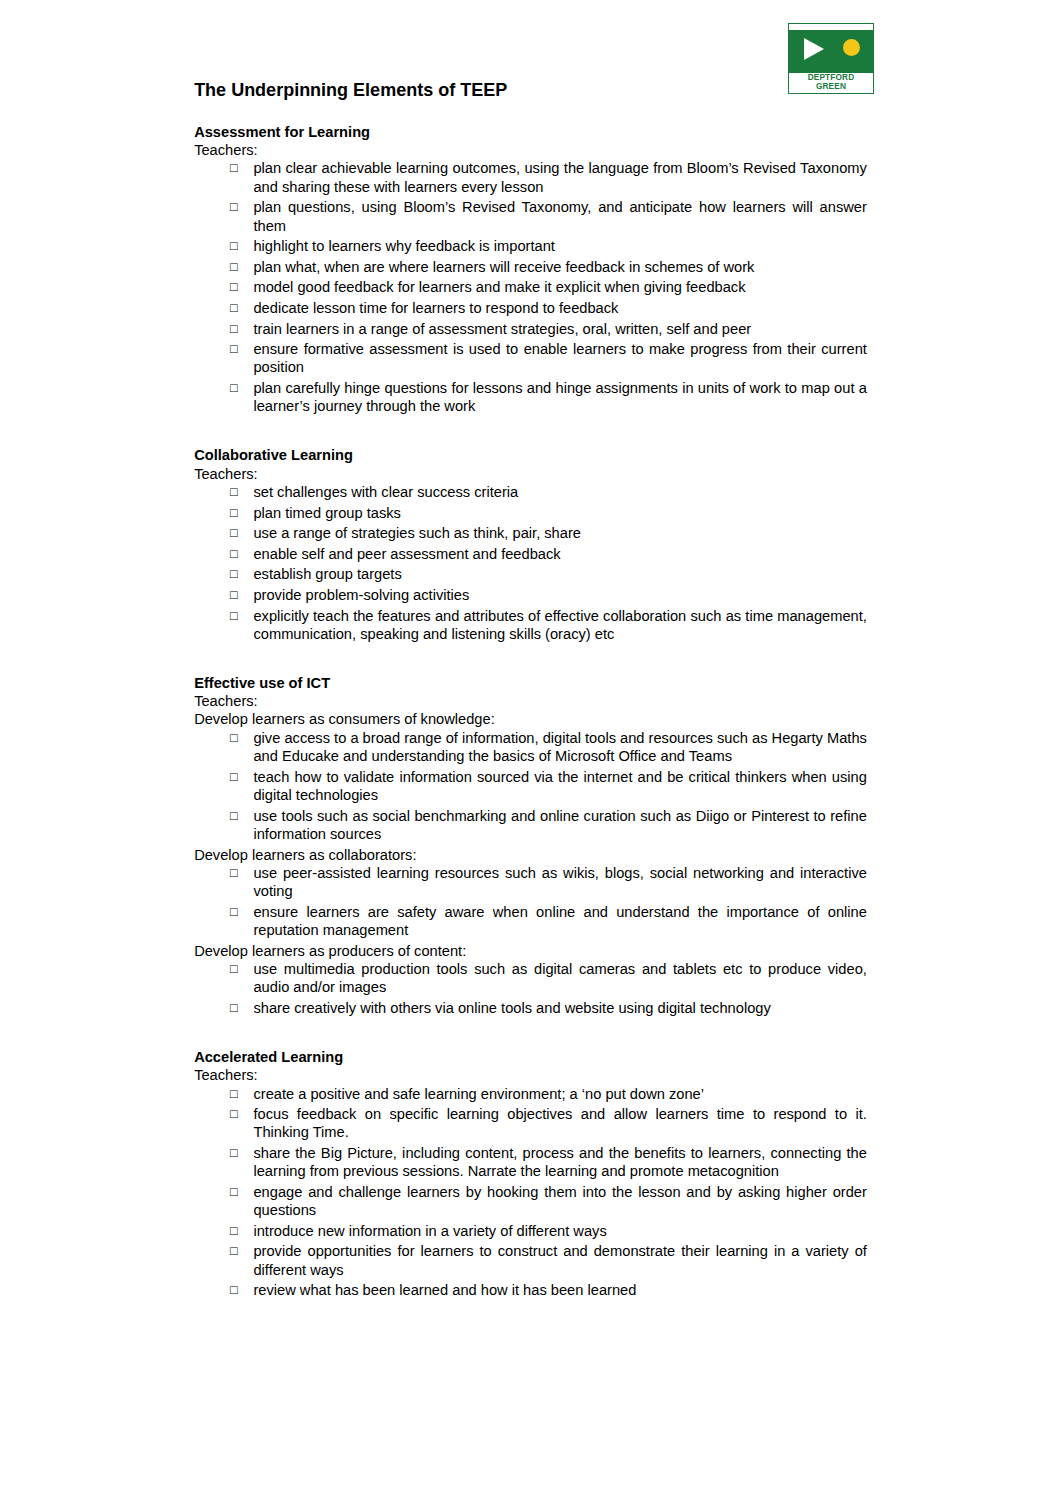DEPTFORD
GREEN
The Underpinning Elements of TEEP
Assessment for Learning
Teachers:
plan clear achievable learning outcomes, using the language from Bloom’s Revised Taxonomy and sharing these with learners every lesson
plan questions, using Bloom’s Revised Taxonomy, and anticipate how learners will answer them
highlight to learners why feedback is important
plan what, when are where learners will receive feedback in schemes of work
model good feedback for learners and make it explicit when giving feedback
dedicate lesson time for learners to respond to feedback
train learners in a range of assessment strategies, oral, written, self and peer
ensure formative assessment is used to enable learners to make progress from their current position
plan carefully hinge questions for lessons and hinge assignments in units of work to map out a learner’s journey through the work
Collaborative Learning
Teachers:
set challenges with clear success criteria
plan timed group tasks
use a range of strategies such as think, pair, share
enable self and peer assessment and feedback
establish group targets
provide problem-solving activities
explicitly teach the features and attributes of effective collaboration such as time management, communication, speaking and listening skills (oracy) etc
Effective use of ICT
Teachers:
Develop learners as consumers of knowledge:
give access to a broad range of information, digital tools and resources such as Hegarty Maths and Educake and understanding the basics of Microsoft Office and Teams
teach how to validate information sourced via the internet and be critical thinkers when using digital technologies
use tools such as social benchmarking and online curation such as Diigo or Pinterest to refine information sources
Develop learners as collaborators:
use peer-assisted learning resources such as wikis, blogs, social networking and interactive voting
ensure learners are safety aware when online and understand the importance of online reputation management
Develop learners as producers of content:
use multimedia production tools such as digital cameras and tablets etc to produce video, audio and/or images
share creatively with others via online tools and website using digital technology
Accelerated Learning
Teachers:
create a positive and safe learning environment; a ‘no put down zone’
focus feedback on specific learning objectives and allow learners time to respond to it. Thinking Time.
share the Big Picture, including content, process and the benefits to learners, connecting the learning from previous sessions. Narrate the learning and promote metacognition
engage and challenge learners by hooking them into the lesson and by asking higher order questions
introduce new information in a variety of different ways
provide opportunities for learners to construct and demonstrate their learning in a variety of different ways
review what has been learned and how it has been learned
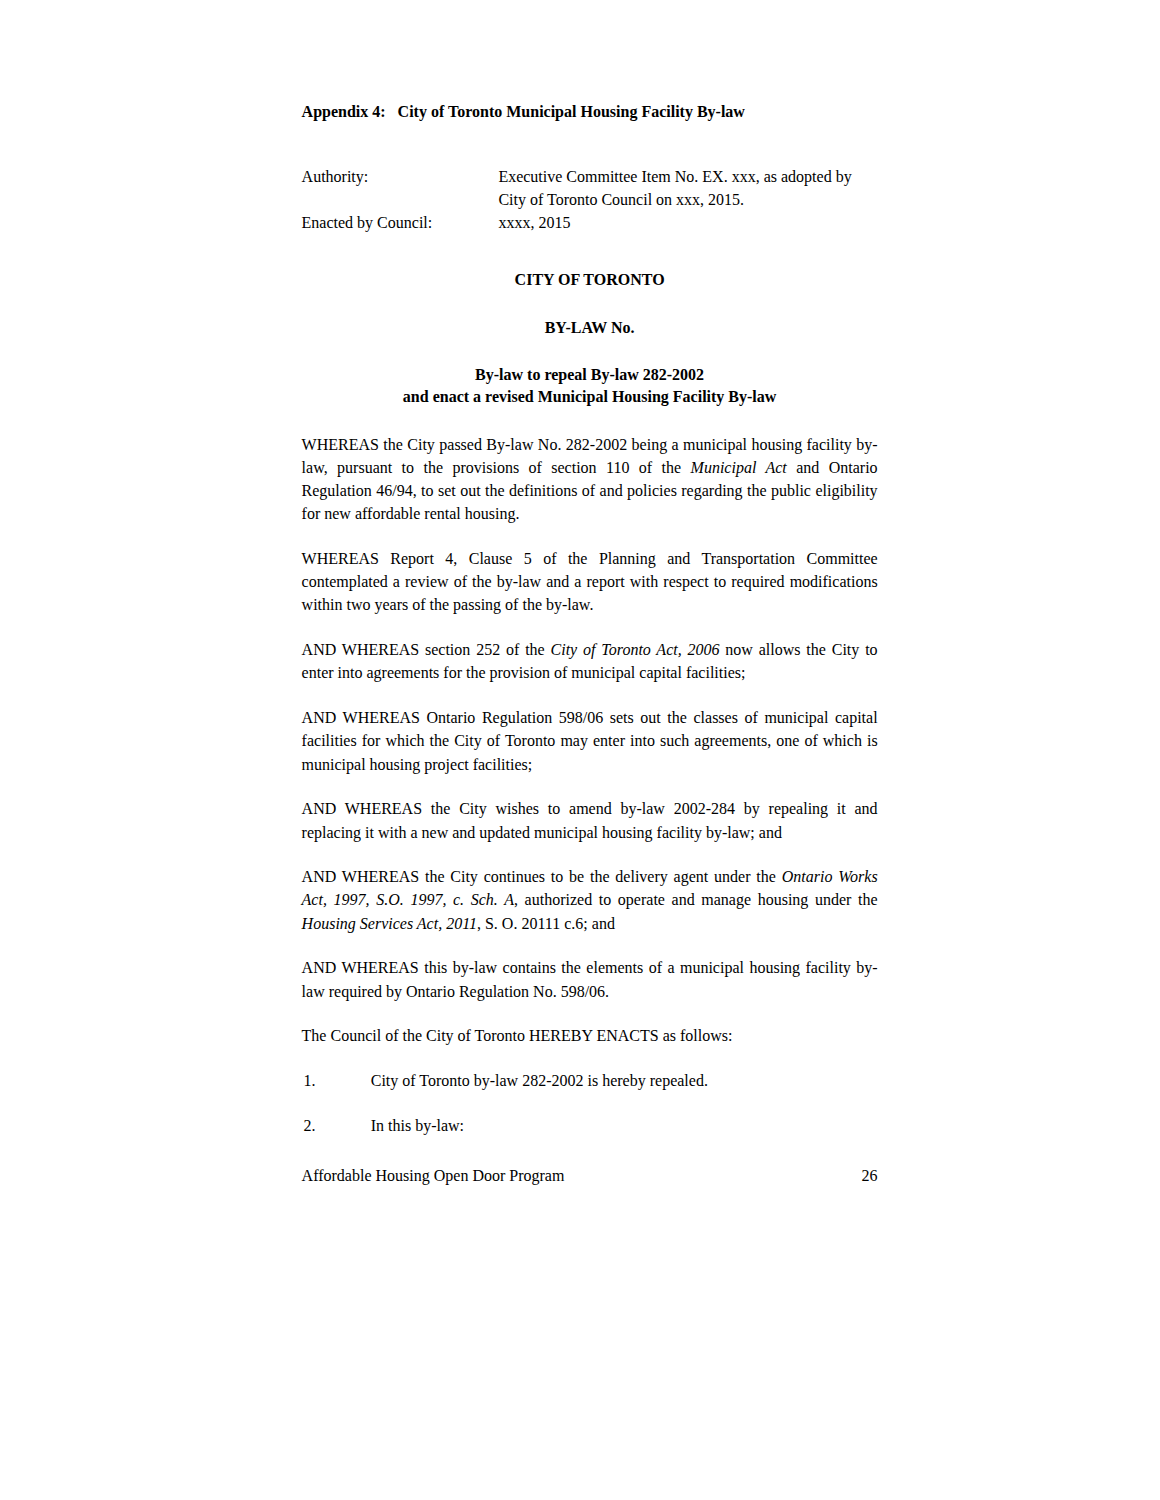Appendix 4: City of Toronto Municipal Housing Facility By-law
Authority:
Executive Committee Item No. EX. xxx, as adopted by City of Toronto Council on xxx, 2015.
Enacted by Council:
xxxx, 2015
CITY OF TORONTO
BY-LAW No.
By-law to repeal By-law 282-2002
and enact a revised Municipal Housing Facility By-law
WHEREAS the City passed By-law No. 282-2002 being a municipal housing facility by-law, pursuant to the provisions of section 110 of the Municipal Act and Ontario Regulation 46/94, to set out the definitions of and policies regarding the public eligibility for new affordable rental housing.
WHEREAS Report 4, Clause 5 of the Planning and Transportation Committee contemplated a review of the by-law and a report with respect to required modifications within two years of the passing of the by-law.
AND WHEREAS section 252 of the City of Toronto Act, 2006 now allows the City to enter into agreements for the provision of municipal capital facilities;
AND WHEREAS Ontario Regulation 598/06 sets out the classes of municipal capital facilities for which the City of Toronto may enter into such agreements, one of which is municipal housing project facilities;
AND WHEREAS the City wishes to amend by-law 2002-284 by repealing it and replacing it with a new and updated municipal housing facility by-law; and
AND WHEREAS the City continues to be the delivery agent under the Ontario Works Act, 1997, S.O. 1997, c. Sch. A, authorized to operate and manage housing under the Housing Services Act, 2011, S. O. 20111 c.6; and
AND WHEREAS this by-law contains the elements of a municipal housing facility by-law required by Ontario Regulation No. 598/06.
The Council of the City of Toronto HEREBY ENACTS as follows:
1.
City of Toronto by-law 282-2002 is hereby repealed.
2.
In this by-law:
Affordable Housing Open Door Program
26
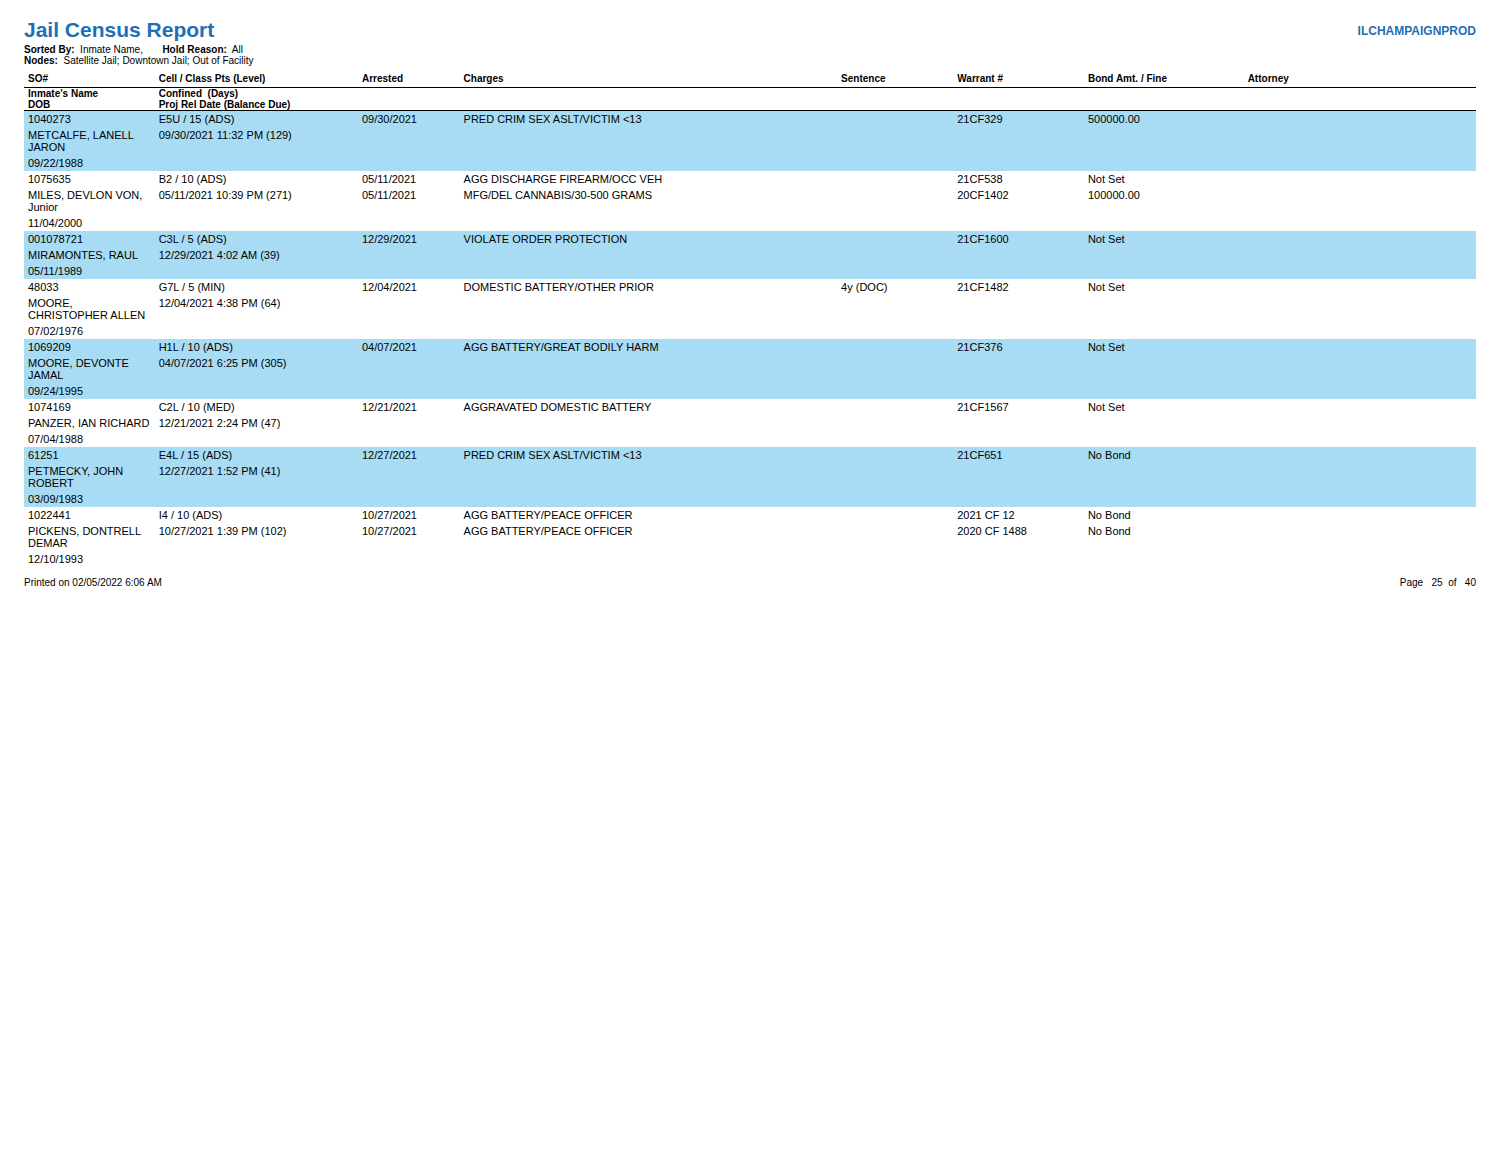Jail Census Report
ILCHAMPAIGNPROD
Sorted By: Inmate Name, Hold Reason: All
Nodes: Satellite Jail; Downtown Jail; Out of Facility
| SO# | Cell / Class Pts (Level) | Arrested | Charges | Sentence | Warrant # | Bond Amt. / Fine | Attorney |
| --- | --- | --- | --- | --- | --- | --- | --- |
| Inmate's Name | Confined (Days) | | | | | | |
| DOB | Proj Rel Date (Balance Due) | | | | | | |
| 1040273 | E5U / 15 (ADS) | 09/30/2021 | PRED CRIM SEX ASLT/VICTIM <13 | | 21CF329 | 500000.00 | |
| METCALFE, LANELL JARON | 09/30/2021 11:32 PM (129) | | | | | | |
| 09/22/1988 | | | | | | | |
| 1075635 | B2 / 10 (ADS) | 05/11/2021 | AGG DISCHARGE FIREARM/OCC VEH | | 21CF538 | Not Set | |
| MILES, DEVLON VON, Junior | 05/11/2021 10:39 PM (271) | 05/11/2021 | MFG/DEL CANNABIS/30-500 GRAMS | | 20CF1402 | 100000.00 | |
| 11/04/2000 | | | | | | | |
| 001078721 | C3L / 5 (ADS) | 12/29/2021 | VIOLATE ORDER PROTECTION | | 21CF1600 | Not Set | |
| MIRAMONTES, RAUL | 12/29/2021 4:02 AM (39) | | | | | | |
| 05/11/1989 | | | | | | | |
| 48033 | G7L / 5 (MIN) | 12/04/2021 | DOMESTIC BATTERY/OTHER PRIOR | 4y (DOC) | 21CF1482 | Not Set | |
| MOORE, CHRISTOPHER ALLEN | 12/04/2021 4:38 PM (64) | | | | | | |
| 07/02/1976 | | | | | | | |
| 1069209 | H1L / 10 (ADS) | 04/07/2021 | AGG BATTERY/GREAT BODILY HARM | | 21CF376 | Not Set | |
| MOORE, DEVONTE JAMAL | 04/07/2021 6:25 PM (305) | | | | | | |
| 09/24/1995 | | | | | | | |
| 1074169 | C2L / 10 (MED) | 12/21/2021 | AGGRAVATED DOMESTIC BATTERY | | 21CF1567 | Not Set | |
| PANZER, IAN RICHARD | 12/21/2021 2:24 PM (47) | | | | | | |
| 07/04/1988 | | | | | | | |
| 61251 | E4L / 15 (ADS) | 12/27/2021 | PRED CRIM SEX ASLT/VICTIM <13 | | 21CF651 | No Bond | |
| PETMECKY, JOHN ROBERT | 12/27/2021 1:52 PM (41) | | | | | | |
| 03/09/1983 | | | | | | | |
| 1022441 | I4 / 10 (ADS) | 10/27/2021 | AGG BATTERY/PEACE OFFICER | | 2021 CF 12 | No Bond | |
| PICKENS, DONTRELL DEMAR | 10/27/2021 1:39 PM (102) | 10/27/2021 | AGG BATTERY/PEACE OFFICER | | 2020 CF 1488 | No Bond | |
| 12/10/1993 | | | | | | | |
Printed on 02/05/2022 6:06 AM Page 25 of 40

══════

EXERCISE DETAILS ▸ Using the entries above, extract exactly the span from the line with "AND WHEREAS section" to the line with "AND WHEREAS Ontario", both lines included; leave out everything else.

OUTPUT FOR THIS TASK ▸
AND WHEREAS section 252 of the City of Toronto Act, 2006 now allows the City to enter into agreements for the provision of municipal capital facilities;
AND WHEREAS Ontario Regulation 598/06 sets out the classes of municipal capital facilities for which the City of Toronto may enter into such agreements, one of which is municipal housing project facilities;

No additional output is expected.